**Problems to solve:**
1 > In the question about reproducing R's Gaussian process regression in Python, which R library does the poster want to match in Python?
2 > Pick up the question about reproducing R's Gaussian process regression in Python at the point where it stops, and carry it on from there.

**Excerpt to read:**

Reproducing R's gaussian process maximum likelihood regression in Python

Question

I have implemented a function in R to estimate the Gaussian Process parameters of a basic sin function. Unfortunately the project has to be made in Python and I have been trying to reproduce the behavior of R library's hetGP in python using SKlearn but I have a hard time mapping the former to the later.

My understanding of Gaussian Processes is still limited and I am a beginner with sklearn, so I would really appreciate some help on this one.

My R code:

library(hetGP)

set.seed(123)
nvar <- 2
n <- 400
r <- 1
f <- function(x) sin(sum(x))
true_C <- matrix(1/8 * (3 + 2 * cos(2) - cos(4)), nrow = 2, ncol = 2)

design <- matrix(runif(nvar*n), ncol = nvar)

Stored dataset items
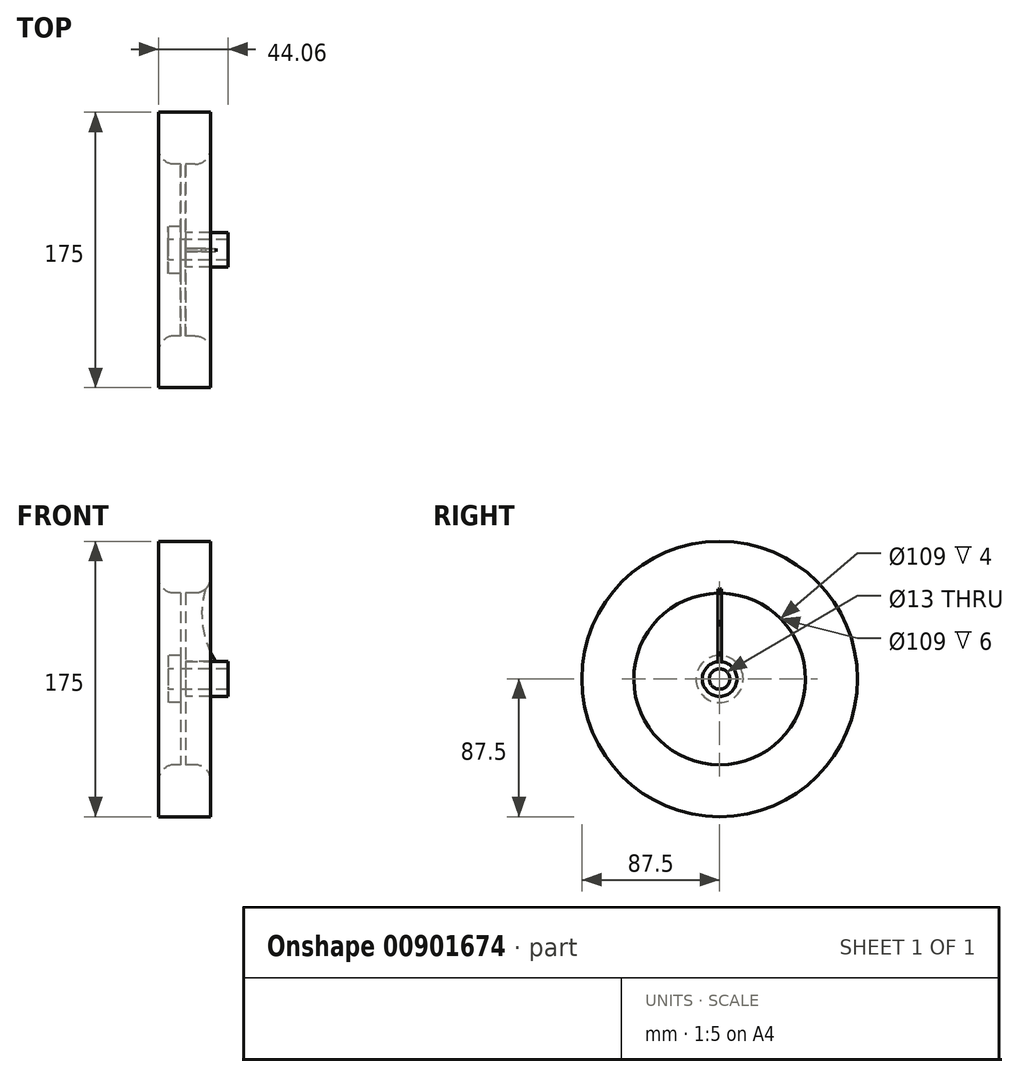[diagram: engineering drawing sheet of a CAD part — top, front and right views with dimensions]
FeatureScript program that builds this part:
annotation { "Feature Type Name" : "Feature", "Feature Type Description" : "" }
export const myFeature = defineFeature(function(context is Context, id is Id, definition is map)
    precondition{}
    {
        {
            var Q0;
            Q0=qCreatedBy(makeId("Top.planeOp"),FACE);
            var sketch = newSketch(context, id + "F0", { "sketchPlane" : qUnion([Q0])});
            skLineSegment(sketch, "E0", {"start": v(-69.33, 0) * mm, "end": v(65.9, 0) * mm, "construction": true});
            skSolve(sketch);
        }
        {
            var Q0;
            Q0=qCreatedBy(makeId("Front.planeOp"),FACE);
            var sketch = newSketch(context, id + "F1", { "sketchPlane" : qUnion([Q0])});
            skLineSegment(sketch, "E1", {"start": v(17.94, 87.5) * mm, "end": v(17.94, 54.5) * mm});
            skLineSegment(sketch, "E2", {"start": v(17.94, 54.5) * mm, "end": v(1.94, 54.5) * mm});
            skLineSegment(sketch, "E3", {"start": v(1.94, 54.5) * mm, "end": v(1.94, 11) * mm});
            skLineSegment(sketch, "E4", {"start": v(1.94, 11) * mm, "end": v(29, 11) * mm});
            skLineSegment(sketch, "E5", {"start": v(29, 11) * mm, "end": v(29, 6.5) * mm});
            skLineSegment(sketch, "E6", {"start": v(29, 6.5) * mm, "end": v(-9, 6.5) * mm});
            skLineSegment(sketch, "E7", {"start": v(-9, 6.5) * mm, "end": v(-9, 15) * mm});
            skLineSegment(sketch, "E8", {"start": v(-9, 15) * mm, "end": v(-1.06, 15) * mm});
            skLineSegment(sketch, "E9", {"start": v(17.94, 87.5) * mm, "end": v(-15.06, 87.5) * mm});
            skLineSegment(sketch, "E10", {"start": v(-15.06, 87.5) * mm, "end": v(-15.06, 54.5) * mm});
            skLineSegment(sketch, "E11", {"start": v(-15.06, 54.5) * mm, "end": v(-1.06, 54.5) * mm});
            skLineSegment(sketch, "E12", {"start": v(-1.06, 54.5) * mm, "end": v(-1.06, 15) * mm});
            skSolve(sketch);
        }
        {
            var Q0;
            Q0=makeQuery(id+"F1.imprint","IMPRINT",FACE,{"disambiguationData":[TD([[makeQuery(id+"F1.imprint","IMPRINT",EDGE,{"derivedFrom":sQuery(id+"F1.wireOp",EDGE,"E1")}),-1.0]])]});
            var Q1;
            Q1=sQuery(id+"F0.wireOp",EDGE,"E0");
            revolve(context, id + "F2", {"surfaceOperationType" : NewSurfaceOperationType.NEW, "entities" : qUnion([Q0]), "axis" : qUnion([Q1]), "revolveType" : RevolveType.FULL});
        }
        {
            var Q0;
            Q0=makeQuery(id+"F2.opRevolve","SWEPT_EDGE",EDGE,{"disambiguationData":[OSD([sQuery(id+"F1.wireOp",EDGE,"E1"),sQuery(id+"F1.wireOp",EDGE,"E2")])]});
            var Q1;
            Q1=makeQuery(id+"F2.opRevolve","SWEPT_EDGE",EDGE,{"disambiguationData":[OSD([sQuery(id+"F1.wireOp",EDGE,"E10"),sQuery(id+"F1.wireOp",EDGE,"E11")])]});
            fillet(context, id + "F3", {"entities" : qUnion([Q0, Q1]), "radius" : 10 * mm, "tangentPropagation" : true, "allowEdgeOverflow" : false});
        }
        {
            var Q0;
            Q0=qCreatedBy(makeId("Front.planeOp"),FACE);
            var sketch = newSketch(context, id + "F4", { "sketchPlane" : qUnion([Q0])});
            skArc(sketch, "E13", {"start": v(14.64, 57.1) * mm, "mid": v(12.87, 33.39) * mm, "end": v(21.26, 11.15) * mm});
            skLineSegment(sketch, "E14", {"start": v(14.64, 57.1) * mm, "end": v(2.09, 57.1) * mm});
            skLineSegment(sketch, "E15", {"start": v(2.09, 57.1) * mm, "end": v(2.09, 11.04) * mm});
            skLineSegment(sketch, "E16", {"start": v(2.09, 11.04) * mm, "end": v(21.26, 11.15) * mm});
            skSolve(sketch);
        }
        {
            var Q0;
            Q0=qSketchRegion(id+"F4",true);
            extrude(context, id + "F5", {"entities" : qUnion([Q0]), "operationType" : NewBodyOperationType.ADD, "endBound" : BoundingType.SYMMETRIC, "depth" : 2 * mm, "offsetDistance" : 25.4 * mm});
        }
    });
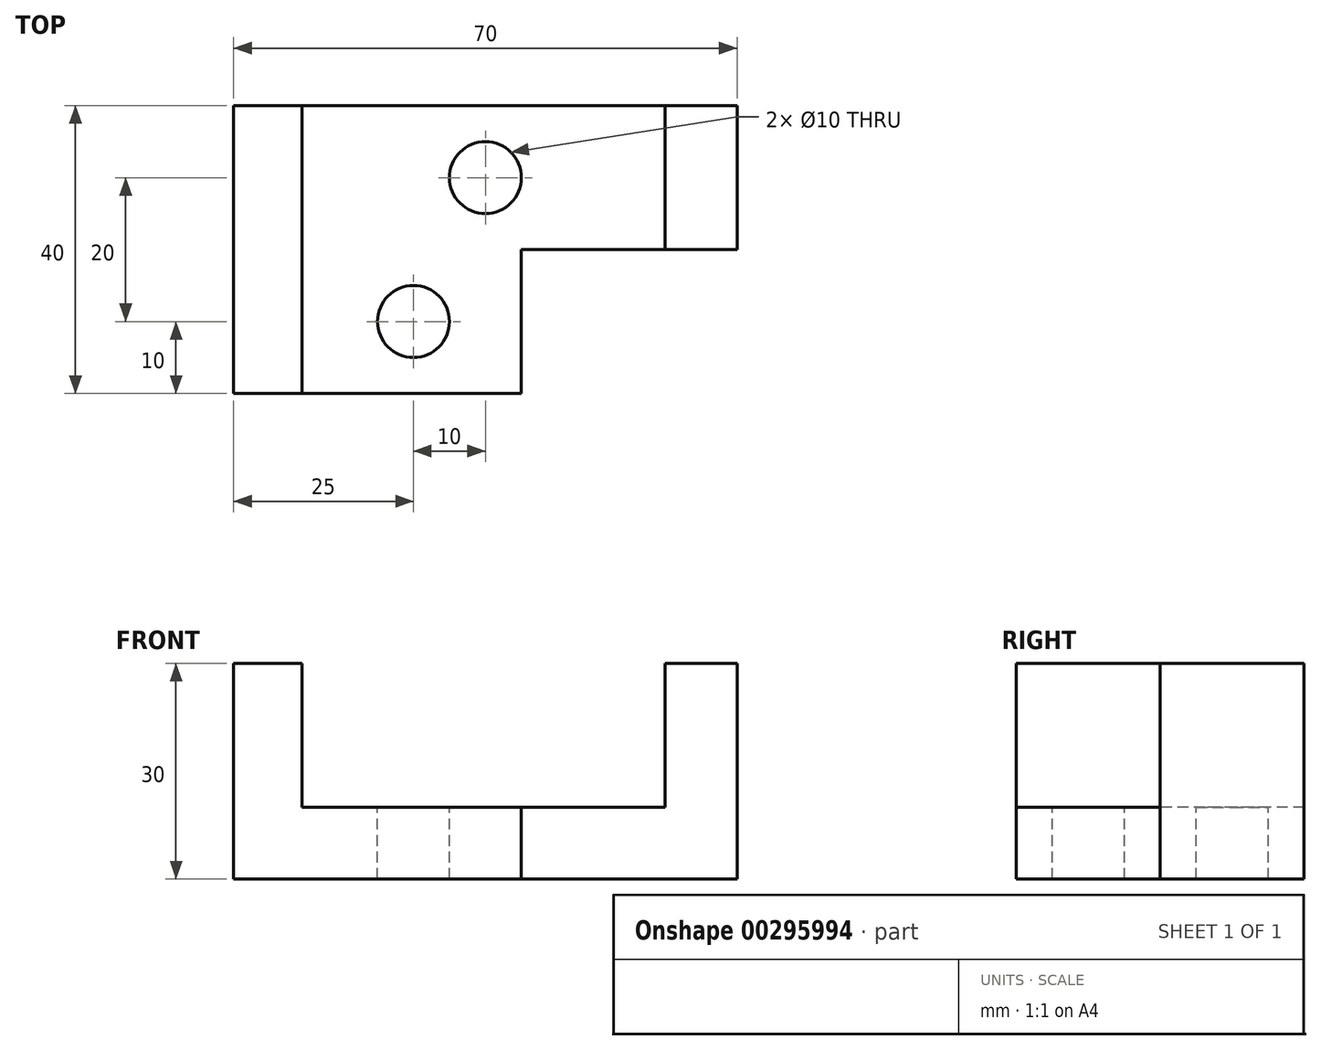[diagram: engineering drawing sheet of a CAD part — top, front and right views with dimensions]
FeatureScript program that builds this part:
annotation { "Feature Type Name" : "Feature", "Feature Type Description" : "" }
export const myFeature = defineFeature(function(context is Context, id is Id, definition is map)
    precondition{}
    {
        {
            var Q0;
            Q0=qCreatedBy(makeId("Top.planeOp"),FACE);
            var sketch = newSketch(context, id + "F0", { "sketchPlane" : qUnion([Q0])});
            skLineSegment(sketch, "E0", {"start": v(0, 0) * mm, "end": v(40, 0) * mm});
            skLineSegment(sketch, "E1", {"start": v(40, 0) * mm, "end": v(40, 20) * mm});
            skLineSegment(sketch, "E2", {"start": v(40, 20) * mm, "end": v(70, 20) * mm});
            skLineSegment(sketch, "E3", {"start": v(70, 20) * mm, "end": v(70, 40) * mm});
            skLineSegment(sketch, "E4", {"start": v(70, 40) * mm, "end": v(0, 40) * mm});
            skLineSegment(sketch, "E5", {"start": v(0, 40) * mm, "end": v(0, 0) * mm});
            skSolve(sketch);
        }
        {
            var Q0;
            Q0=makeQuery(id+"F0.imprint","IMPRINT",FACE,{"disambiguationData":[TD([[makeQuery(id+"F0.imprint","IMPRINT",EDGE,{"derivedFrom":sQuery(id+"F0.wireOp",EDGE,"E0")}),1.0]])]});
            extrude(context, id + "F1", {"entities" : qUnion([Q0]), "depth" : 10 * mm});
        }
        {
            var Q0;
            Q0=makeQuery(id+"F1.opExtrude","CAP_FACE",FACE,{"disambiguationData":[OSD([sQuery(id+"F0.wireOp",EDGE,"E0"),sQuery(id+"F0.wireOp",EDGE,"E1"),sQuery(id+"F0.wireOp",EDGE,"E2"),sQuery(id+"F0.wireOp",EDGE,"E3"),sQuery(id+"F0.wireOp",EDGE,"E4"),sQuery(id+"F0.wireOp",EDGE,"E5")])],"isStart":false});
            var sketch = newSketch(context, id + "F2", { "sketchPlane" : qUnion([Q0])});
            skLineSegment(sketch, "E6.bottom", {"start": v(0, 40) * mm, "end": v(9.5, 40) * mm});
            skLineSegment(sketch, "E6.top", {"start": v(0, 0) * mm, "end": v(9.5, 0) * mm});
            skLineSegment(sketch, "E6.left", {"start": v(0, 40) * mm, "end": v(0, 0) * mm});
            skLineSegment(sketch, "E6.right", {"start": v(9.5, 40) * mm, "end": v(9.5, 0) * mm});
            skSolve(sketch);
        }
        {
            var Q0;
            Q0=makeQuery(id+"F2.imprint","IMPRINT",FACE,{"disambiguationData":[TD([[makeQuery(id+"F2.imprint","IMPRINT",EDGE,{"derivedFrom":sQuery(id+"F2.wireOp",EDGE,"E6.bottom")}),1.0]])]});
            extrude(context, id + "F3", {"entities" : qUnion([Q0]), "operationType" : NewBodyOperationType.ADD, "depth" : 20 * mm});
        }
        {
            var Q0;
            Q0=makeQuery(id+"F1.opExtrude","CAP_FACE",FACE,{"disambiguationData":[OSD([sQuery(id+"F0.wireOp",EDGE,"E0"),sQuery(id+"F0.wireOp",EDGE,"E1"),sQuery(id+"F0.wireOp",EDGE,"E2"),sQuery(id+"F0.wireOp",EDGE,"E3"),sQuery(id+"F0.wireOp",EDGE,"E4"),sQuery(id+"F0.wireOp",EDGE,"E5")])],"isStart":false});
            var sketch = newSketch(context, id + "F4", { "sketchPlane" : qUnion([Q0])});
            skLineSegment(sketch, "E7.bottom", {"start": v(70, 40) * mm, "end": v(60, 40) * mm});
            skLineSegment(sketch, "E7.top", {"start": v(70, 20) * mm, "end": v(60, 20) * mm});
            skLineSegment(sketch, "E7.left", {"start": v(70, 40) * mm, "end": v(70, 20) * mm});
            skLineSegment(sketch, "E7.right", {"start": v(60, 40) * mm, "end": v(60, 20) * mm});
            skSolve(sketch);
        }
        {
            var Q0;
            Q0=makeQuery(id+"F4.imprint","IMPRINT",FACE,{"disambiguationData":[TD([[makeQuery(id+"F4.imprint","IMPRINT",EDGE,{"derivedFrom":sQuery(id+"F4.wireOp",EDGE,"E7.bottom")}),1.0]])]});
            extrude(context, id + "F5", {"entities" : qUnion([Q0]), "operationType" : NewBodyOperationType.ADD, "depth" : 20 * mm});
        }
        {
            var Q0;
            Q0=makeQuery(id+"F1.opExtrude","CAP_FACE",FACE,{"disambiguationData":[OSD([sQuery(id+"F0.wireOp",EDGE,"E0"),sQuery(id+"F0.wireOp",EDGE,"E1"),sQuery(id+"F0.wireOp",EDGE,"E2"),sQuery(id+"F0.wireOp",EDGE,"E3"),sQuery(id+"F0.wireOp",EDGE,"E4"),sQuery(id+"F0.wireOp",EDGE,"E5")])],"isStart":false});
            var sketch = newSketch(context, id + "F6", { "sketchPlane" : qUnion([Q0])});
            skLineSegment(sketch, "E8", {"start": v(40, 0) * mm, "end": v(25, 0) * mm});
            skLineSegment(sketch, "E9", {"start": v(40, 0) * mm, "end": v(40, 10) * mm});
            skCircle(sketch, "E10", {"center": v(25, 10) * mm, "radius": 5 * mm});
            skLineSegment(sketch, "E11", {"start": v(40, 0) * mm, "end": v(40, 10) * mm, "construction": true});
            skSolve(sketch);
        }
        {
            var Q0;
            Q0=makeQuery(id+"F6.imprint","IMPRINT",FACE,{"disambiguationData":[TD([[makeQuery(id+"F6.imprint","IMPRINT",EDGE,{"derivedFrom":sQuery(id+"F6.wireOp",EDGE,"E10")}),1.0]])]});
            extrude(context, id + "F7", {"entities" : qUnion([Q0]), "operationType" : NewBodyOperationType.REMOVE, "endBound" : BoundingType.THROUGH_ALL, "oppositeDirection" : true, "depth" : 25 * mm});
        }
        {
            var Q0;
            Q0=makeQuery(id+"F1.opExtrude","CAP_FACE",FACE,{"disambiguationData":[OSD([sQuery(id+"F0.wireOp",EDGE,"E0"),sQuery(id+"F0.wireOp",EDGE,"E1"),sQuery(id+"F0.wireOp",EDGE,"E2"),sQuery(id+"F0.wireOp",EDGE,"E3"),sQuery(id+"F0.wireOp",EDGE,"E4"),sQuery(id+"F0.wireOp",EDGE,"E5")])],"isStart":false});
            var sketch = newSketch(context, id + "F8", { "sketchPlane" : qUnion([Q0])});
            skLineSegment(sketch, "E12", {"start": v(0, 40) * mm, "end": v(0, 30) * mm, "construction": true});
            skLineSegment(sketch, "E13", {"start": v(0, 40) * mm, "end": v(35, 40) * mm});
            skCircle(sketch, "E14", {"center": v(35, 30) * mm, "radius": 5 * mm});
            skSolve(sketch);
        }
        {
            var Q0;
            Q0=makeQuery(id+"F8.imprint","IMPRINT",FACE,{"disambiguationData":[TD([[makeQuery(id+"F8.imprint","IMPRINT",EDGE,{"derivedFrom":sQuery(id+"F8.wireOp",EDGE,"E14")}),1.0]])]});
            extrude(context, id + "F9", {"entities" : qUnion([Q0]), "operationType" : NewBodyOperationType.REMOVE, "endBound" : BoundingType.THROUGH_ALL, "oppositeDirection" : true, "depth" : 25 * mm});
        }
    });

**Set of answers:**
1 > hetGP

2 >
response <- apply(design, 1, f)
model <- mleHomGP(design, response, lower = rep(1e-4, nvar), upper = rep(1,nvar))

Later in the code, I use model$Ki and model$theta

model$theta: 0.9396363 0.9669170
dim(model$ki): 400 400

My Python code so far:

import numpy as np
from sklearn.gaussian_process import GaussianProcessRegressor
from sklearn.gaussian_process.kernels import RBF

n = 400
n_var = 2
real_c = np.full((2, 2), 1 / 8 * (3 + 2 * np.cos(2) - np.cos(4)))
design = np.random.uniform(size=n * n_var).reshape(-1, 2)
test = np.random.uniform(size=n * n_var).reshape(-1, 2)
response = np.apply_along_axis(lambda x: np.sin(np.sum(x)), 1, design)
kernel = RBF(length_scale=(1, 1))
gpr = GaussianProcessRegressor(kernel=kernel, n_restarts_optimizer=10,
                               optimizer="fmin_l_bfgs_b").fit(design, response)
gpr.predict(test, return_std=True)
theta = gpr.kernel_.get_params()["length_scale"]
#theta = gpr.kernel_.theta
k_inv = gpr._K_inv

theta = [1.78106558 1.80083585]

Answer 1

After more than a week, I finally found an answer.

(By looking at Scikit-learn and hetGP implementations)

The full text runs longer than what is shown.